TASK TO COMPLETE: Reproduce all the records below, swapping "slice" for "wedge" and changing nothing else. Leave the pictures out.
-------- WORKING DATA
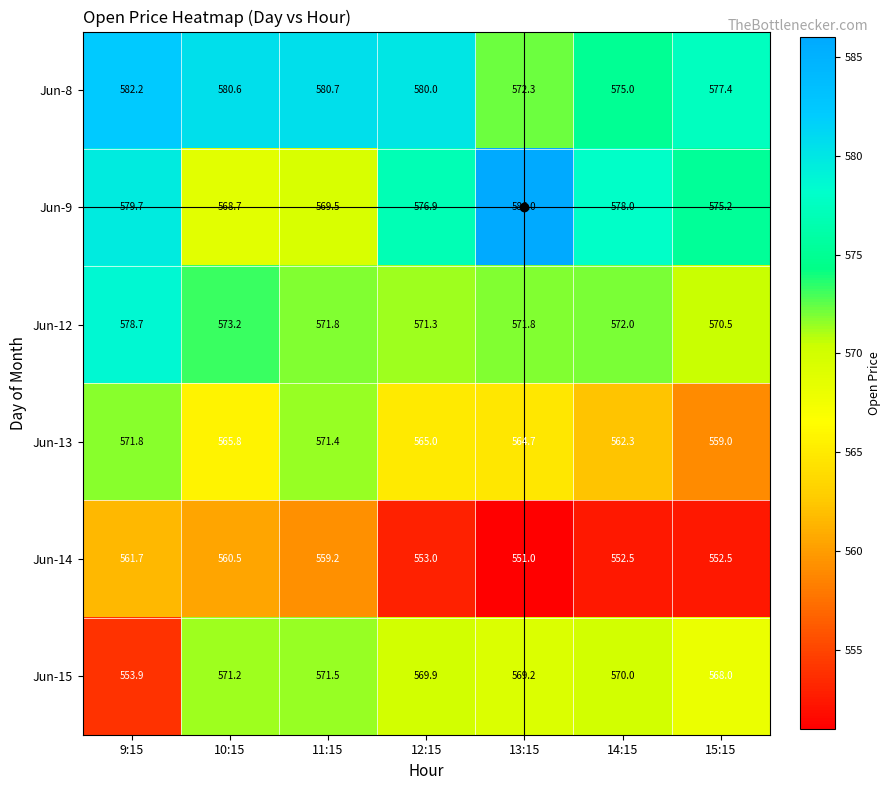

Rank the series by their maximum value, from lowest to highest.

Jun-14, Jun-15, Jun-13, Jun-12, Jun-8, Jun-9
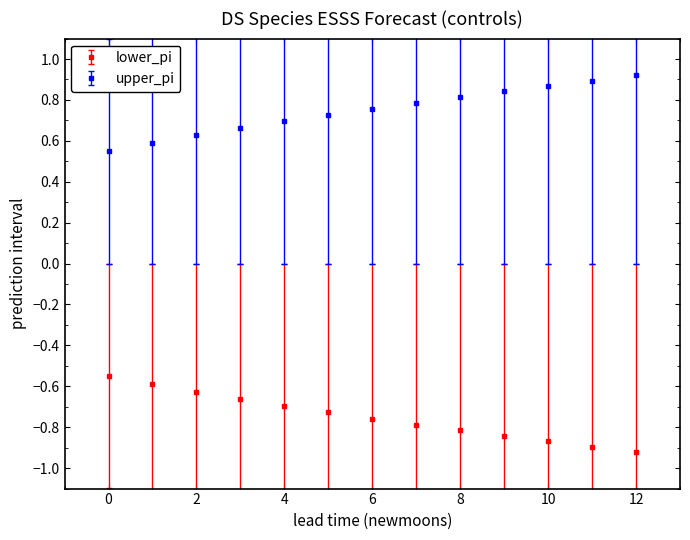

True or false: lower_pi and upper_pi intersect in this chart.

False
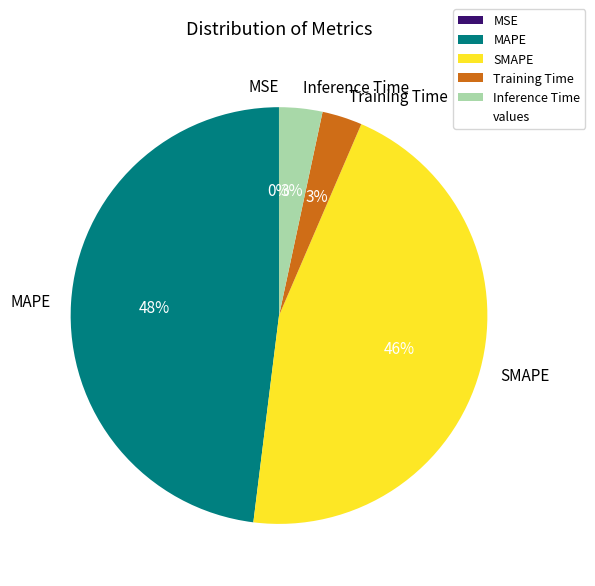

What percentage is the MAPE slice, to the nearest percent?

48%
----------------
SOLUTION TO THE EXERCISE:
Rank the series by their maximum value, from lowest to highest.

Jun-14, Jun-15, Jun-13, Jun-12, Jun-8, Jun-9

True or false: lower_pi and upper_pi intersect in this chart.

False

What percentage is the MAPE wedge, to the nearest percent?

48%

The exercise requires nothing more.